Table 4 presents simple correlation coefficient between the studied traits calculated in the combined analysis for the two evaluation seasons of the three mass selection cycles, base population and the parent.
|Table 2:||Mean performance for separate and combined of the two evaluated seasons for plant height, stem diameter, No. of leaves, leaf area, fresh weight and chlorophyll content in the parent, base population and three cycles of mass selection in the branching mutant of Helianthus annuus|
1Parent: cv.Giza102, C0: Base population, C1, C2 and C3: First, second and third cycle of mass selection. Values in the same column not followed by the same letter are significantly different at the 5% level of probability, NS,*,**: Not significant and significant at p = 0.05 and 0.01, respectively
Positive and high correlation coefficients were found between No. of inflorescences per plant and all other traits except the No. of seeds per main head where moderate correlation was extend (0.66). The same observation was obtained between stem diameter and all other traits.
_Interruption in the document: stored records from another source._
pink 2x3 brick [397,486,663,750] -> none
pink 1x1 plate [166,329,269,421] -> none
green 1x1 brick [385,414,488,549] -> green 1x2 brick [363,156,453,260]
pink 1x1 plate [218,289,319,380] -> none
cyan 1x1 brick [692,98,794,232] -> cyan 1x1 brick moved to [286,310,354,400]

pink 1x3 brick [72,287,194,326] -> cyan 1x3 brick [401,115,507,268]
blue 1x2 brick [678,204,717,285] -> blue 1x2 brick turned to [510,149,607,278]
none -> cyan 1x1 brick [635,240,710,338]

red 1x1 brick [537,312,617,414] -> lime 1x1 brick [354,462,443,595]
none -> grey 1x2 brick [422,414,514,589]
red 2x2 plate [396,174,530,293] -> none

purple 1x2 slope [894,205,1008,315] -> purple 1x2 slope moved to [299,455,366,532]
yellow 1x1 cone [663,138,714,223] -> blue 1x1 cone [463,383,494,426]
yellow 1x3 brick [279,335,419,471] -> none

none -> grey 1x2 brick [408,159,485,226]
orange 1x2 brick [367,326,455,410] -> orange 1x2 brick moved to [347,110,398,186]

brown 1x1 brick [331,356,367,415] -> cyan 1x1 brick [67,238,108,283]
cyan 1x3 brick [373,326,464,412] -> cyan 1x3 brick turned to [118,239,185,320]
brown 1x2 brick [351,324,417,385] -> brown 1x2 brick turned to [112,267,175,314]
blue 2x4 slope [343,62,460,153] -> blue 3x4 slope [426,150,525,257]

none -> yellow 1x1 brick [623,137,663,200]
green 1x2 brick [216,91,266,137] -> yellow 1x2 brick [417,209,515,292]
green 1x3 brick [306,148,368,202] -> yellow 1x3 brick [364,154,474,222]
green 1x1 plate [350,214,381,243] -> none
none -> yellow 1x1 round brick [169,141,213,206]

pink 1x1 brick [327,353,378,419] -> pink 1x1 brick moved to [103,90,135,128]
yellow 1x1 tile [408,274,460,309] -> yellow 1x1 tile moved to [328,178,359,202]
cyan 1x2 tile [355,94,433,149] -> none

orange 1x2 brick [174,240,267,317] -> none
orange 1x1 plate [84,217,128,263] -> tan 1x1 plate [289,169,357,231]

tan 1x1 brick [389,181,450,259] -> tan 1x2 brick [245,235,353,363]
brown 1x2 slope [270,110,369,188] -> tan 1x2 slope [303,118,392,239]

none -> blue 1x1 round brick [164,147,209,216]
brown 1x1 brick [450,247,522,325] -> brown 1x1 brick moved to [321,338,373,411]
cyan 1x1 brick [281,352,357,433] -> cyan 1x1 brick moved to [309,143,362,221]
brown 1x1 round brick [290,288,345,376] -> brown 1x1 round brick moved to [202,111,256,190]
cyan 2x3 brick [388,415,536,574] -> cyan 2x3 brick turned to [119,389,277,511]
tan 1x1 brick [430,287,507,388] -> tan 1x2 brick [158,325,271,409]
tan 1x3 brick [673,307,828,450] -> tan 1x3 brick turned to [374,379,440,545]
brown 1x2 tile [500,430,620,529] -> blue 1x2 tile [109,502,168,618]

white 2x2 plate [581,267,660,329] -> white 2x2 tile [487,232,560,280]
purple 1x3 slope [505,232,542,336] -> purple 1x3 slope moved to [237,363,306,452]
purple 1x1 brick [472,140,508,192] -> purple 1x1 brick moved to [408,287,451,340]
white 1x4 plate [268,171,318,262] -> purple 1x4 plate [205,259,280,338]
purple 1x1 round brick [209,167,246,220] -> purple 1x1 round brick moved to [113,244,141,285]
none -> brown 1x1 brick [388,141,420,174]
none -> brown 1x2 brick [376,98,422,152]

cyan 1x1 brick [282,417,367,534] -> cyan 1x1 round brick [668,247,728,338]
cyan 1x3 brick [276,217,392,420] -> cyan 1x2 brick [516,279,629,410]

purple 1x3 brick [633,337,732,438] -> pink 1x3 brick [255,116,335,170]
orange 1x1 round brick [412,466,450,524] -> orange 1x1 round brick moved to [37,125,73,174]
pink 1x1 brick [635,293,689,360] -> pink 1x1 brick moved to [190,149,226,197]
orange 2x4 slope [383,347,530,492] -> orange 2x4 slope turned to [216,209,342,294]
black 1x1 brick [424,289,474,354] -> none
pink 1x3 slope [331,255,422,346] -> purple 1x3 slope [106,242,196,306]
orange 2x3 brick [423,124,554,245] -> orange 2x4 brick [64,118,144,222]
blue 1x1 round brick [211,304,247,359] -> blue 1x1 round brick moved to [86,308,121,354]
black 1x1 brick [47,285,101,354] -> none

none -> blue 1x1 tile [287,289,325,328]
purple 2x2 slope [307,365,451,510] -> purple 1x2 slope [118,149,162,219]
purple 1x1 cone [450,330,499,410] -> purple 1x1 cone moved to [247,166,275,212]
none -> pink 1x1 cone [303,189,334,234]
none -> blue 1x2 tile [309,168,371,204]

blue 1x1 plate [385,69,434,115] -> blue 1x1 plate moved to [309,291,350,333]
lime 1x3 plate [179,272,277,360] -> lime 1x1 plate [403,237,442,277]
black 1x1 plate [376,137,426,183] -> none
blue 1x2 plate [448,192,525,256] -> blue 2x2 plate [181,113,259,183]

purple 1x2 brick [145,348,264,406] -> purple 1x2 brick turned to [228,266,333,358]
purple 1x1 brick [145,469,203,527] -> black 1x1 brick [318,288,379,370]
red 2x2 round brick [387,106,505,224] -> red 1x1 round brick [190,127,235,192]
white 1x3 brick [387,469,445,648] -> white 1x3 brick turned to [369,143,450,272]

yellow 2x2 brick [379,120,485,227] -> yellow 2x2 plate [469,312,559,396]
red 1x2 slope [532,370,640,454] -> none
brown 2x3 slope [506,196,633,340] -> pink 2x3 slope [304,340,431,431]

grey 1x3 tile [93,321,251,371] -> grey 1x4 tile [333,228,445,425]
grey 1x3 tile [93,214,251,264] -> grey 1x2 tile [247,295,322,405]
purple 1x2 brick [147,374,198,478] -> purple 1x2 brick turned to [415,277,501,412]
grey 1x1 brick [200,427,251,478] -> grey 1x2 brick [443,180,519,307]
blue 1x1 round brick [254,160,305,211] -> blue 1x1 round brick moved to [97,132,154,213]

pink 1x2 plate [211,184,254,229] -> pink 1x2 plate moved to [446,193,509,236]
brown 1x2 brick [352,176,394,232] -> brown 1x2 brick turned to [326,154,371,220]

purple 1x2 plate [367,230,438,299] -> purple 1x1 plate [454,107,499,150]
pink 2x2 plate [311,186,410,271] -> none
|Table 3:||Mean performance for separate and combined of the two evaluated seasons for the No. of inflorescences per plant, flowering date, inflorescence diameter, No. of florets/inflorescence, No. of seeds/main head and 100 seeds weigh (g) in the parent, base population and three cycles of mass selection in the branching mutant of Helianthus annuus|
1Parent: cv.Giza102; C0: Base population, C1, C2 and C3: First, second and third cycle of mass selection. Values in the same column not followed by the same letter are significantly different at the 5% level of probability, NS,*,**: Not significant and significant at p = 0.05 and 0.01, respectively
Highly and significant correlation were found between inflorescence diameter with each of number of seeds and 100 seeds weight, indicating its importance for the improvement of seed yield.
|Table 4:||Simple correlation coefficient between all studied traits in the combined values of the two evaluated seasons after three cycle of mass selection in the branching mutants of Helianthus annuus|
|NS,*,**: Not significant and significant at p = 0.05 and 0.01, respectively|
Through evaluation of the parent, base population, C1, C2 and C3 mass selection cycles in both evaluated seasons and combined analysis of them showed that, seasonal differences were insignificant for all studied traits. These results indicating that, the selected mutant after three cycle of mass selection was stable during seasons.
Mass selection cycles were effective in shifting the mean values towards the positive response. This may be due to selective random mating which might have helped in breaking closely linked genes, gene complexes or eliminates the deleterious recessive alleles which can be produced as a chemical mutagen effect7. These results are in accordance with the results of previous studies10-14.
The significant improvement in mean performance of most studied traits indicated that, these characteristics are under the influence of genetic control. Hence, mass selection was effective in improving the valuable traits by increasing the desired gene frequency and appearance of new favorable genotypes14,15. The effective mass selection tools in improving Helianthus annuus is referred to that these traits are under control of additive genes7. They observed a similar response for seed yield after two cycles of mass selection on Helianthus annuus. The positively and highly correlation coefficients that found between the No. of inflorescences per plant and most other traits, led to the success of the mass selection breeding program in improving the branching mutant, depending on the number of inflorescences per plant and stem diameter.
The population obtained after three cycles of mass selection is superior in most studied traits compared to the base population and the parent. This result indicated that mass selection was a successfull method to improve Helianthus annuus. More evaluation seasons in different locations were needed before registration as a new cultivar.